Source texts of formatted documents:
-----
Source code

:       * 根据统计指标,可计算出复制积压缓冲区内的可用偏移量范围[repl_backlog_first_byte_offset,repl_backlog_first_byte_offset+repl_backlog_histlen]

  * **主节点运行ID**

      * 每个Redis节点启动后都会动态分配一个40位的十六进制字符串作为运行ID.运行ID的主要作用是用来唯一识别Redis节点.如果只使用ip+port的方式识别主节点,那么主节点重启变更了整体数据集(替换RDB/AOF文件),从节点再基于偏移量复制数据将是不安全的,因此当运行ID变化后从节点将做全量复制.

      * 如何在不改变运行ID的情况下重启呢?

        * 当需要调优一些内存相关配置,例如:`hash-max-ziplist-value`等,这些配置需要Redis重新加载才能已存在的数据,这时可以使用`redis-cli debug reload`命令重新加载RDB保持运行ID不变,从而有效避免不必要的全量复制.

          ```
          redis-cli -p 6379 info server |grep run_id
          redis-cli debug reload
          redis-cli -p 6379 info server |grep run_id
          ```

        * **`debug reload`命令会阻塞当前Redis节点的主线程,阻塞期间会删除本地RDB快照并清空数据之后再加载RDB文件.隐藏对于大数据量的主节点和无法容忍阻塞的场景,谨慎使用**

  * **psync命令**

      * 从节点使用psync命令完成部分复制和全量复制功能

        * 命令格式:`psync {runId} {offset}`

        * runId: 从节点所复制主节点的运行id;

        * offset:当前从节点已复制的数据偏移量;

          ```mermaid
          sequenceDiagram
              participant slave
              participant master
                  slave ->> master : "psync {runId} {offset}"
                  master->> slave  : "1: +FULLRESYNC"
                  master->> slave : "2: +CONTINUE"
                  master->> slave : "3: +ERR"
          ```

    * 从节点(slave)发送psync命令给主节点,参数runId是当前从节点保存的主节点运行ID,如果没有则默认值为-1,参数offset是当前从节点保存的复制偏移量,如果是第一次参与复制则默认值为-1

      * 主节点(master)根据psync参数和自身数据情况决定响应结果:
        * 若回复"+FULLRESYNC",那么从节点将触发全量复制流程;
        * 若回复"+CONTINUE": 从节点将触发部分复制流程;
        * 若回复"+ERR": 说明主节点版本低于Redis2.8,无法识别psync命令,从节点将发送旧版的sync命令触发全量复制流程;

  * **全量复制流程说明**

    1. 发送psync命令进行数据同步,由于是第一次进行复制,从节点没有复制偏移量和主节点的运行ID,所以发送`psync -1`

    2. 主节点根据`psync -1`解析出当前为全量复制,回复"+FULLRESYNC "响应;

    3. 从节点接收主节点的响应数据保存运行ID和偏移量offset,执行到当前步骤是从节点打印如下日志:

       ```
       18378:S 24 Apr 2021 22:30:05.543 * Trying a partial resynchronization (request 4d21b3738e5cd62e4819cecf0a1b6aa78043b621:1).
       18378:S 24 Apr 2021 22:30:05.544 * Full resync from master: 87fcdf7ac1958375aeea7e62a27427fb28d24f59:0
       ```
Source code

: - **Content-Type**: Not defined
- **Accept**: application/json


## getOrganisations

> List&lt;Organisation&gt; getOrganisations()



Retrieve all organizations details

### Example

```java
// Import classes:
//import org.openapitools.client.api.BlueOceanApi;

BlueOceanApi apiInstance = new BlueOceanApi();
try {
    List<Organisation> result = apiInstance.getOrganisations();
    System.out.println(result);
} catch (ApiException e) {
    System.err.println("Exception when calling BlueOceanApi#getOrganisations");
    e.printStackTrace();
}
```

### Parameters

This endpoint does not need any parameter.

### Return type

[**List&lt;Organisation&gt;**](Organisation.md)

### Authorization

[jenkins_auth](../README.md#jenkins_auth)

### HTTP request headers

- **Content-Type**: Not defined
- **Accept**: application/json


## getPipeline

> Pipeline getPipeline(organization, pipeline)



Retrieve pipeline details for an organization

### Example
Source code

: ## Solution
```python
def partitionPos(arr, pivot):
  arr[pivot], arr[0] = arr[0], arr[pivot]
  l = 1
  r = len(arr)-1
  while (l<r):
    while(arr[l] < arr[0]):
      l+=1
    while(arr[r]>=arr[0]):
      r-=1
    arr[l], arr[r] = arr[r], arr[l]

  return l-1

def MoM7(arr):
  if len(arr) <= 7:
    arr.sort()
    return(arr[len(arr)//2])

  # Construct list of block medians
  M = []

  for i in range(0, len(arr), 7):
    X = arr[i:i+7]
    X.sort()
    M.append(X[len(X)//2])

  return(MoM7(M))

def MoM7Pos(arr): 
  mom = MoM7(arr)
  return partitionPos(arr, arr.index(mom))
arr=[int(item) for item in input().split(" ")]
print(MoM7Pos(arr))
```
-----
The task
Your answer must be an exact copy of all the entries.

Completed task
Source code

:       * 根据统计指标,可计算出复制积压缓冲区内的可用偏移量范围[repl_backlog_first_byte_offset,repl_backlog_first_byte_offset+repl_backlog_histlen]

  * **主节点运行ID**

      * 每个Redis节点启动后都会动态分配一个40位的十六进制字符串作为运行ID.运行ID的主要作用是用来唯一识别Redis节点.如果只使用ip+port的方式识别主节点,那么主节点重启变更了整体数据集(替换RDB/AOF文件),从节点再基于偏移量复制数据将是不安全的,因此当运行ID变化后从节点将做全量复制.

      * 如何在不改变运行ID的情况下重启呢?

        * 当需要调优一些内存相关配置,例如:`hash-max-ziplist-value`等,这些配置需要Redis重新加载才能已存在的数据,这时可以使用`redis-cli debug reload`命令重新加载RDB保持运行ID不变,从而有效避免不必要的全量复制.

          ```
          redis-cli -p 6379 info server |grep run_id
          redis-cli debug reload
          redis-cli -p 6379 info server |grep run_id
          ```

        * **`debug reload`命令会阻塞当前Redis节点的主线程,阻塞期间会删除本地RDB快照并清空数据之后再加载RDB文件.隐藏对于大数据量的主节点和无法容忍阻塞的场景,谨慎使用**

  * **psync命令**

      * 从节点使用psync命令完成部分复制和全量复制功能

        * 命令格式:`psync {runId} {offset}`

        * runId: 从节点所复制主节点的运行id;

        * offset:当前从节点已复制的数据偏移量;

          ```mermaid
          sequenceDiagram
              participant slave
              participant master
                  slave ->> master : "psync {runId} {offset}"
                  master->> slave  : "1: +FULLRESYNC"
                  master->> slave : "2: +CONTINUE"
                  master->> slave : "3: +ERR"
          ```

    * 从节点(slave)发送psync命令给主节点,参数runId是当前从节点保存的主节点运行ID,如果没有则默认值为-1,参数offset是当前从节点保存的复制偏移量,如果是第一次参与复制则默认值为-1

      * 主节点(master)根据psync参数和自身数据情况决定响应结果:
        * 若回复"+FULLRESYNC",那么从节点将触发全量复制流程;
        * 若回复"+CONTINUE": 从节点将触发部分复制流程;
        * 若回复"+ERR": 说明主节点版本低于Redis2.8,无法识别psync命令,从节点将发送旧版的sync命令触发全量复制流程;

  * **全量复制流程说明**

    1. 发送psync命令进行数据同步,由于是第一次进行复制,从节点没有复制偏移量和主节点的运行ID,所以发送`psync -1`

    2. 主节点根据`psync -1`解析出当前为全量复制,回复"+FULLRESYNC "响应;

    3. 从节点接收主节点的响应数据保存运行ID和偏移量offset,执行到当前步骤是从节点打印如下日志:

       ```
       18378:S 24 Apr 2021 22:30:05.543 * Trying a partial resynchronization (request 4d21b3738e5cd62e4819cecf0a1b6aa78043b621:1).
       18378:S 24 Apr 2021 22:30:05.544 * Full resync from master: 87fcdf7ac1958375aeea7e62a27427fb28d24f59:0
       ```
Source code

: - **Content-Type**: Not defined
- **Accept**: application/json


## getOrganisations

> List&lt;Organisation&gt; getOrganisations()



Retrieve all organizations details

### Example

```java
// Import classes:
//import org.openapitools.client.api.BlueOceanApi;

BlueOceanApi apiInstance = new BlueOceanApi();
try {
    List<Organisation> result = apiInstance.getOrganisations();
    System.out.println(result);
} catch (ApiException e) {
    System.err.println("Exception when calling BlueOceanApi#getOrganisations");
    e.printStackTrace();
}
```

### Parameters

This endpoint does not need any parameter.

### Return type

[**List&lt;Organisation&gt;**](Organisation.md)

### Authorization

[jenkins_auth](../README.md#jenkins_auth)

### HTTP request headers

- **Content-Type**: Not defined
- **Accept**: application/json


## getPipeline

> Pipeline getPipeline(organization, pipeline)



Retrieve pipeline details for an organization

### Example
Source code

: ## Solution
```python
def partitionPos(arr, pivot):
  arr[pivot], arr[0] = arr[0], arr[pivot]
  l = 1
  r = len(arr)-1
  while (l<r):
    while(arr[l] < arr[0]):
      l+=1
    while(arr[r]>=arr[0]):
      r-=1
    arr[l], arr[r] = arr[r], arr[l]

  return l-1

def MoM7(arr):
  if len(arr) <= 7:
    arr.sort()
    return(arr[len(arr)//2])

  # Construct list of block medians
  M = []

  for i in range(0, len(arr), 7):
    X = arr[i:i+7]
    X.sort()
    M.append(X[len(X)//2])

  return(MoM7(M))

def MoM7Pos(arr): 
  mom = MoM7(arr)
  return partitionPos(arr, arr.index(mom))
arr=[int(item) for item in input().split(" ")]
print(MoM7Pos(arr))
```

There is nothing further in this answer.